Regardless of where my brain was going with all of this, I still had to keep my spirits up; it was no good going into present myself as an innocent man if I looked like I had given up on life. For we all know that innocent men don’t give up on life, don’t we?
The minutes slid by into hours, which bled into days, which grew into a tumorous week, and then another. The growth of my appeal in my head blinded me to all and everything around me. My conspiratorial whispers echoed in my own head even as I lay in bed, staring at the concrete ceiling, imagining what I would do first once I was set free.
I had run through it a million times in my head.
That first step out into fresh air, past the bars and gates, electronic buzzing and cruel gaze of the bulls and guards, dealers and lifters, the losers and the lost.
I would fight the urge to run, instead taking my time enjoying that first few moments of freedom.
I wouldn’t look back. That would be too much. I would look forward – forever forward, until all that I could see was the curvature of the earth off in the distance.
I would let myself breathe for the first time since that poor couple had died.
And that was when the dream crashed down around my shoulders.
I saw the beautiful woman and her man standing there, holding hands, side by side, innocent and erotic all at once, madly in love with each other, and yet hiding.
From what?
How did I know that they were hiding? If had learned anything from my time behind bars, it was the look of people hiding. Whether they hid from the outside world, or from the people they owed money to, or from the bulls, or, more often than not, from themselves, prison was a world of people hiding. I should know. I was one of them. What was I hiding from? Myself, mostly. But that world of self-indulgent history sieving was not for me, not right now. I had grasped something momentarily, a truth. And those are like gold dust in here, where the truth is twisted out of all recognition, if it exists at all.
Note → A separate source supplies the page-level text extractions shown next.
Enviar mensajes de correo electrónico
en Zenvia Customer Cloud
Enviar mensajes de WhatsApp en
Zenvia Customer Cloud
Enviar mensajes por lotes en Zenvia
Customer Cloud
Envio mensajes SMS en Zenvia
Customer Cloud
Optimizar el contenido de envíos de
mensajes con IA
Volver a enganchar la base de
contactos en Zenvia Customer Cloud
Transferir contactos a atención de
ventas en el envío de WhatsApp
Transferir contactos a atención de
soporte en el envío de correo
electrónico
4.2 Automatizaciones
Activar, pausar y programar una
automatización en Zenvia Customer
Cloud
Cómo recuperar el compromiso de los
They had been hiding, or running, from something or someone.
Was that who killed them? Whomever they were hiding from?
And then it hit me. I had been sitting in here, feeling sorry for myself, masturbating to my own misery, when what I should really be doing is figuring out what happened. If not for myself, then at least for the two innocent lives that were lost.
Everyone believed that I killed them, so no one was looking for the real murderer.
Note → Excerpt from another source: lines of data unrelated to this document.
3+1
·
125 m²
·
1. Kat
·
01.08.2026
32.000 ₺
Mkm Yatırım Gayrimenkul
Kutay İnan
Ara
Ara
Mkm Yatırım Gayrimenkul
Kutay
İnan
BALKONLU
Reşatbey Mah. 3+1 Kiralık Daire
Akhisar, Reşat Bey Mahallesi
And that was when I knew what I had to do. I had to get out of this horrible hell hole that I now called home, and hunt down the real killers to bring them to justice.
If for nothing else than the fact that they were still out there, laughing at the death of those two innocent souls.
That is what drove me to start caring about my appeal. I had hoped, and hope was good. But now I cared. I had a reason to get out. I realised that, for the first time in as long as I can remember, I had a real mission in life, aside from self-gratification. I was going to win my appeal, get out of here, hunt down the killers, and bring them to justice. In my mind, I knew what kind of justice I wanted. None of this fanfare-shrouded self-aggrandisement court case noise. No. I wanted to watch them suffer, like they had made those poor lovers suffer. I wanted to watch them bleed.